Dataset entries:
-=-=-

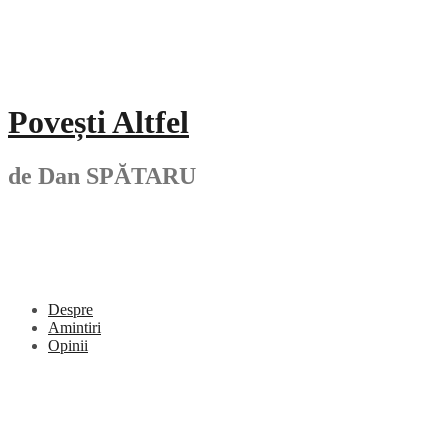
Skip
to
content
Povești Altfel
de Dan SPĂTARU
Despre
Amintiri
Opinii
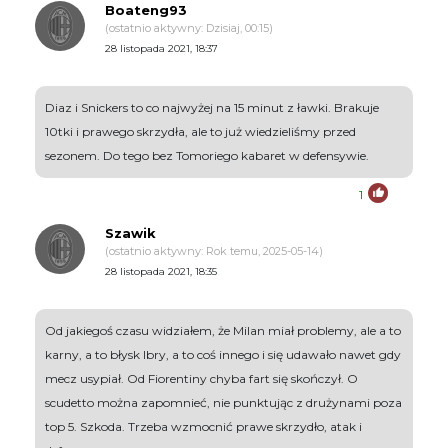
Boateng93
(ostatnio aktywny: Dzisiaj, 00:15)
28 listopada 2021, 18:37
Diaz i Snickers to co najwyżej na 15 minut z ławki. Brakuje
10tki i prawego skrzydła, ale to już wiedzieliśmy przed
sezonem. Do tego bez Tomoriego kabaret w defensywie.
1
Szawik
(ostatnio aktywny: Rok temu, 2025-05-14)
28 listopada 2021, 18:35
Od jakiegoś czasu widziałem, że Milan miał problemy, ale a to
karny, a to błysk Ibry, a to coś innego i się udawało nawet gdy
mecz usypiał. Od Fiorentiny chyba fart się skończył. O
scudetto można zapomnieć, nie punktując z drużynami poza
top 5. Szkoda. Trzeba wzmocnić prawe skrzydło, atak i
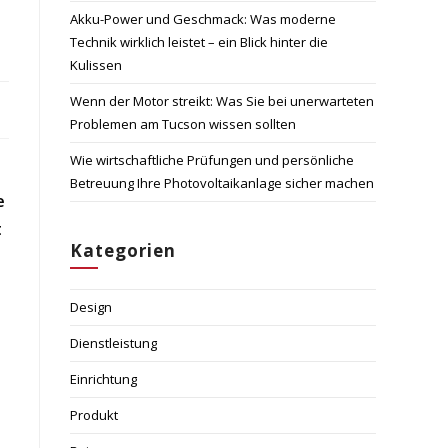
Akku-Power und Geschmack: Was moderne
Technik wirklich leistet – ein Blick hinter die
Kulissen
Wenn der Motor streikt: Was Sie bei unerwarteten
Problemen am Tucson wissen sollten
Wie wirtschaftliche Prüfungen und persönliche
Betreuung Ihre Photovoltaikanlage sicher machen
e
t
Kategorien
Design
Dienstleistung
Einrichtung
Produkt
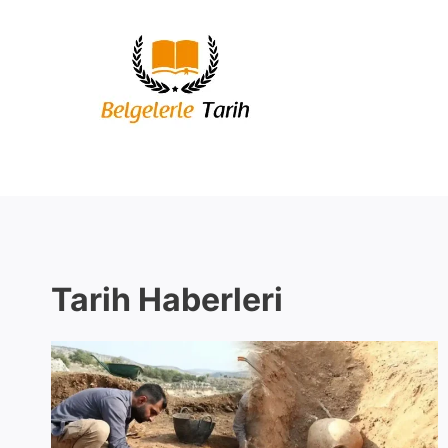
Skip
to
content
Tarih Haberleri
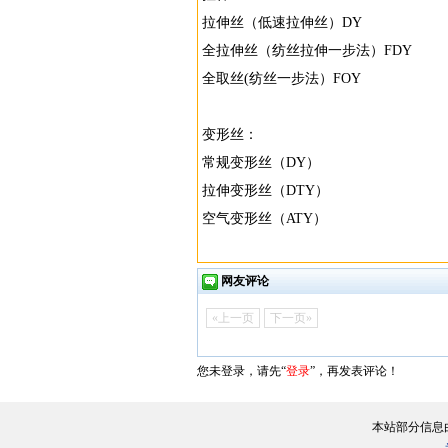
拉伸丝（低速拉伸丝）DY
全拉伸丝（纺丝拉伸一步法）FDY
全取丝(纺丝一步法）FOY
变形丝：
常规变形丝（DY）
拉伸变形丝（DTY）
空气变形丝（ATY）
网友评论
«上一页
下一页»
您未登录，请先“
登录
”，再发表评论！
本站部分信息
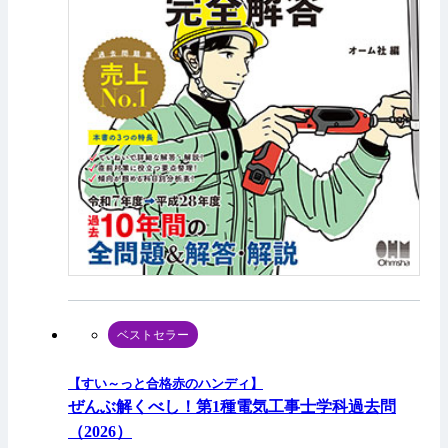
ベストセラー
【すい～っと合格赤のハンディ】
ぜんぶ解くべし！第1種電気工事士学科過去問
（2026）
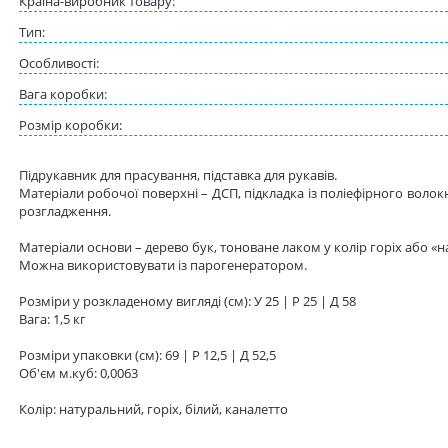
Краіна-виробник товару:
Тип:
Особливості:
Вага коробки:
Розмір коробки:
Підрукавник для прасування, підставка для рукавів.
Матеріали робочої поверхні – ДСП, підкладка із поліефірного воло
розгладження.
Матеріали основи – дерево бук, тоноване лаком у колір горіх або «н
Можна використовувати із парогенератором.
Розміри у розкладеному вигляді (см): У 25 | Р 25 | Д 58
Вага: 1,5 кг
Розміри упаковки (см): 69 | Р 12,5 | Д 52,5
Об'єм м.куб: 0,0063
Колір: натуральний, горіх, білий, каналетто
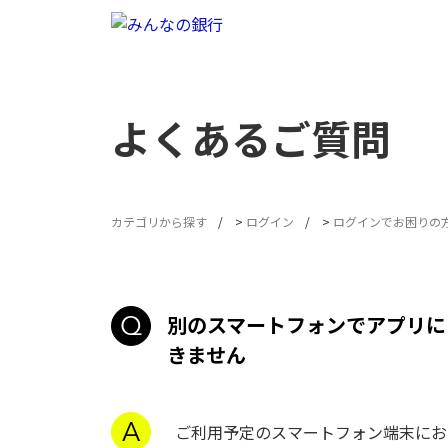
よくあるご質問
カテゴリから探す
>
ログイン
>
ログインでお困りの
別のスマートフォンでアプリに
きません
ご利用予定のスマートフォン端末にお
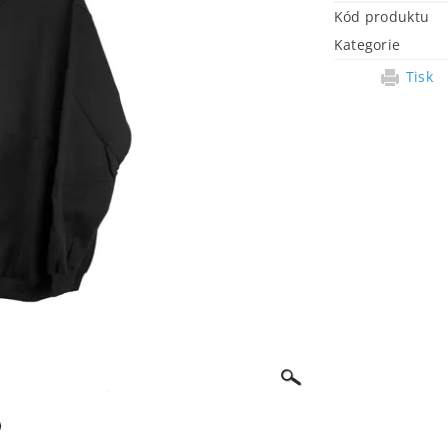
Kód produktu
Kategorie
Tisk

-=-=-

-- Task to carry out --
In the copy, keep every line of the data above exactly and drop each picture.

-- Answer to the problem --
Skip
to
content
Povești Altfel
de Dan SPĂTARU
Despre
Amintiri
Opinii
Boateng93
(ostatnio aktywny: Dzisiaj, 00:15)
28 listopada 2021, 18:37
Diaz i Snickers to co najwyżej na 15 minut z ławki. Brakuje
10tki i prawego skrzydła, ale to już wiedzieliśmy przed
sezonem. Do tego bez Tomoriego kabaret w defensywie.
1
Szawik
(ostatnio aktywny: Rok temu, 2025-05-14)
28 listopada 2021, 18:35
Od jakiegoś czasu widziałem, że Milan miał problemy, ale a to
karny, a to błysk Ibry, a to coś innego i się udawało nawet gdy
mecz usypiał. Od Fiorentiny chyba fart się skończył. O
scudetto można zapomnieć, nie punktując z drużynami poza
top 5. Szkoda. Trzeba wzmocnić prawe skrzydło, atak i
Akku-Power und Geschmack: Was moderne
Technik wirklich leistet – ein Blick hinter die
Kulissen
Wenn der Motor streikt: Was Sie bei unerwarteten
Problemen am Tucson wissen sollten
Wie wirtschaftliche Prüfungen und persönliche
Betreuung Ihre Photovoltaikanlage sicher machen
e
t
Kategorien
Design
Dienstleistung
Einrichtung
Produkt
Skip
to
content
Tarih Haberleri
拉伸丝（低速拉伸丝）DY
全拉伸丝（纺丝拉伸一步法）FDY
全取丝(纺丝一步法）FOY
变形丝：
常规变形丝（DY）
拉伸变形丝（DTY）
空气变形丝（ATY）
网友评论
«上一页
下一页»
您未登录，请先“
登录
”，再发表评论！
本站部分信息
ベストセラー
【すい～っと合格赤のハンディ】
ぜんぶ解くべし！第1種電気工事士学科過去問
（2026）
Краіна-виробник товару:
Тип:
Особливості:
Вага коробки:
Розмір коробки:
Підрукавник для прасування, підставка для рукавів.
Матеріали робочої поверхні – ДСП, підкладка із поліефірного воло
розгладження.
Матеріали основи – дерево бук, тоноване лаком у колір горіх або «н
Можна використовувати із парогенератором.
Розміри у розкладеному вигляді (см): У 25 | Р 25 | Д 58
Вага: 1,5 кг
Розміри упаковки (см): 69 | Р 12,5 | Д 52,5
Об'єм м.куб: 0,0063
Колір: натуральний, горіх, білий, каналетто
よくあるご質問
カテゴリから探す
>
ログイン
>
ログインでお困りの
別のスマートフォンでアプリに
きません
ご利用予定のスマートフォン端末にお
Kód produktu
Kategorie
Tisk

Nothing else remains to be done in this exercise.